### Problem 1
In the root cause analysis page, what percentage of causes does the Pareto principle say gives rise to 80% of the problems?
### Problem 2
List every notion that the root cause analysis page says underlies the process.
### Problem 3
Write the next part of the root cause analysis page, picking up after its final line.

### Extract provided
=== Section Start ===
Root Cause Analysis
Mark Kampe
$Id: rootcause.html 150 2007-11-20 01:59:42Z Mark $
You find a bug, you fix it, and you move on to the next bug.
Right? What do you do if you figure out that most of your
bugs are coming from a single person? Wouldn't it be more
efficient to fix the broken person than to continue fixing
their bugs?
Root Cause Analysis
is a critical element of most
continuous improvement methodologies. A few notions
underlie this process:
- process changes are expensive, and we should only
make changes when we have good reason to believe
that the benefits will greatly exceed the costs.
- errors are not random, but stem from specific causes.
- there are chains of causality, and by following them
backwards, we can find common causes to problems that
(initially) seemed to be unrelated.
- the Pareto principle applies to errors, in that 20%
of the causes, give rise to 80% of the problems.
- eliminating the source of many errors has
the potential to be much more effective than finding
and eliminating individual error instances.
There are many approaches to root cause analysis. Some
(e.g. 6 Sigma)
are rich formal methodologies,
while others
(e.g. 5 Whys)
are simple enough to be driven by a two-year old.
Most of them, however, involve:
- statistical analysis to identify clusters of related
problems or attributes that are shared by large numbers
of problems.
- investigation of representative instances (by domain experts)
=== Section End ===
### Listed records
=== Section Start ===
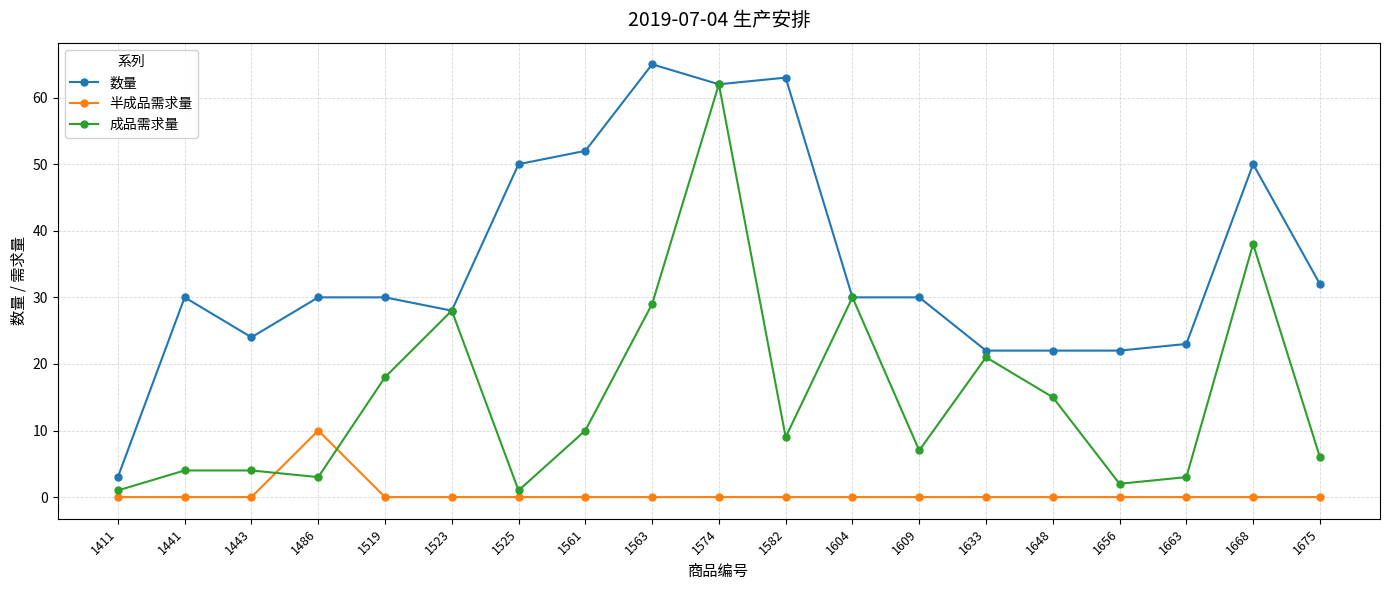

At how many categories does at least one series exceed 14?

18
=== Section End ===
=== Section Start ===
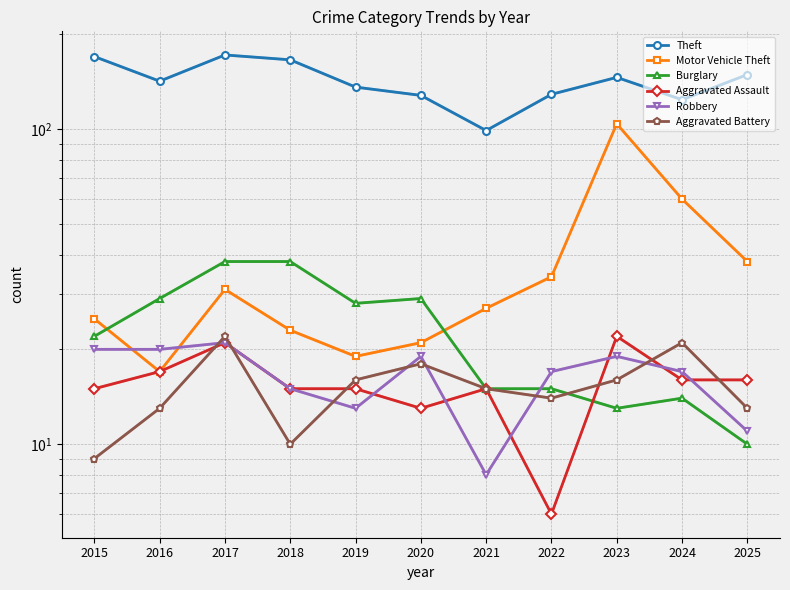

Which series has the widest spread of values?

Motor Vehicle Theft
=== Section End ===
=== Section Start ===
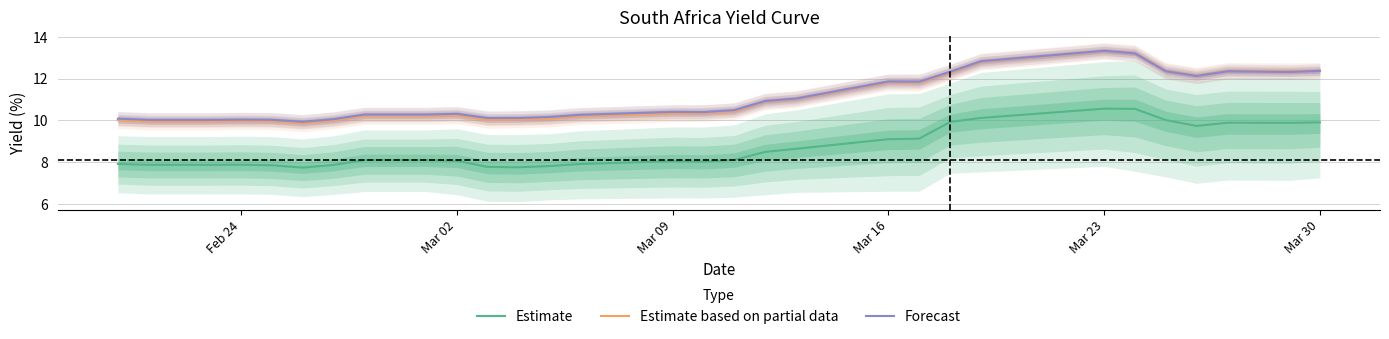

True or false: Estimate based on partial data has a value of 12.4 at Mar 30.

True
=== Section End ===
### Written reply 1
20%

### Written reply 2
- Process changes are expensive, and we should only make changes when we have good reason to believe that the benefits will greatly exceed the costs.
- Errors are not random, but stem from specific causes.
- There are chains of causality, and by following them backwards, we can find common causes to problems that (initially) seemed to be unrelated.
- The Pareto principle applies to errors, in that 20% of the causes give rise to 80% of the problems.
- Eliminating the source of many errors has the potential to be much more effective than finding and eliminating individual error instances.

### Written reply 3
to follow the chain of causality back to a root cause.
- additional studies to confirm that this root cause did indeed
significantly contribute to a great many problems.
- identify changes to eliminate or control this root cause.
A root cause might be in our process, our materials, the training
of our people, the type of product we are building, the way we
identify potential customers, or any other aspect of our operation.
Root cause analysis does not presume where the roots of the problem
will be found.
We might, for example, start with the observation that we are
having a great many security penetration incidents.
- A study of these incidents might reveal that 99% were
achieved through privileged network daemons.
- A more detailed study of these incidents might reveal
that only 5% were classified as design problems, and
that over 85% were classified as coding problems.
- A review of the code found that 95% of the incidents
characterized as coding problems, involved overflows of
local (on the stack) buffers.
- The stack is the most popular target because overflowing an
array on the stack permits an attacker to change the return
address and thus to execute arbitrary code.
- People put input buffers on the stack because it is easier
than doing dynamic memory allocation.
- Most of the overflows result from reading until a delimiter
is found, without regard to the accumulated length.
- The programmers made these mistakes because they were never
told to watch out for them. The code passed review for the
same reason.
We might consider the last few of these to be root causes of hundreds of
penetration bugs. Once we have identified a few causes that explain
a large number of problems, we can set about attacking those causes:
- we could start working on a prototype study for an auditing
utility to identify code that puts arrays on the stack and
does not appear to have adequate bounds checking.
- we could study the offending code and attempt to define a
new library package to provide more convenient buffer
access functions (a) in dynamically allocated memory
(b) with automatic bounds checking.
- we could add bounds checking to our mandatory issues list
for all code reviews for privileged programs and network daemons.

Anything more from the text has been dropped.